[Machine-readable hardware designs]
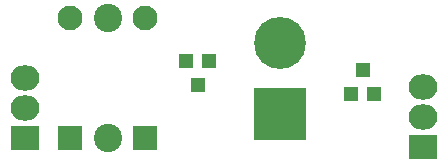
<source format=gbr>
G04 #@! TF.FileFunction,Soldermask,Top*
%FSLAX46Y46*%
G04 Gerber Fmt 4.6, Leading zero omitted, Abs format (unit mm)*
G04 Created by KiCad (PCBNEW 4.0.2-stable) date 9/4/2016 3:00:48 AM*
%MOMM*%
G01*
G04 APERTURE LIST*
%ADD10C,0.100000*%
%ADD11C,2.099260*%
%ADD12R,2.099260X2.099260*%
%ADD13R,1.200100X1.200100*%
%ADD14C,2.398980*%
%ADD15C,4.400000*%
%ADD16R,4.400000X4.400000*%
%ADD17R,2.432000X2.127200*%
%ADD18O,2.432000X2.127200*%
G04 APERTURE END LIST*
D10*
D11*
X130810000Y-99060000D03*
D12*
X130810000Y-109220000D03*
D11*
X137160000Y-99060000D03*
D12*
X137160000Y-109220000D03*
D13*
X142555000Y-102776020D03*
X140655000Y-102776020D03*
X141605000Y-104775000D03*
X154625000Y-105503980D03*
X156525000Y-105503980D03*
X155575000Y-103505000D03*
D14*
X133985000Y-109220000D03*
X133985000Y-99060000D03*
D15*
X148590000Y-101220000D03*
D16*
X148590000Y-107220000D03*
D17*
X127000000Y-109220000D03*
D18*
X127000000Y-106680000D03*
X127000000Y-104140000D03*
D17*
X160655000Y-109982000D03*
D18*
X160655000Y-107442000D03*
X160655000Y-104902000D03*
M02*

</source>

**Task:** The required answer is each line of the data in which the word "LIST" appears.

**Written reply:**
G04 APERTURE LIST*
G04 APERTURE END LIST*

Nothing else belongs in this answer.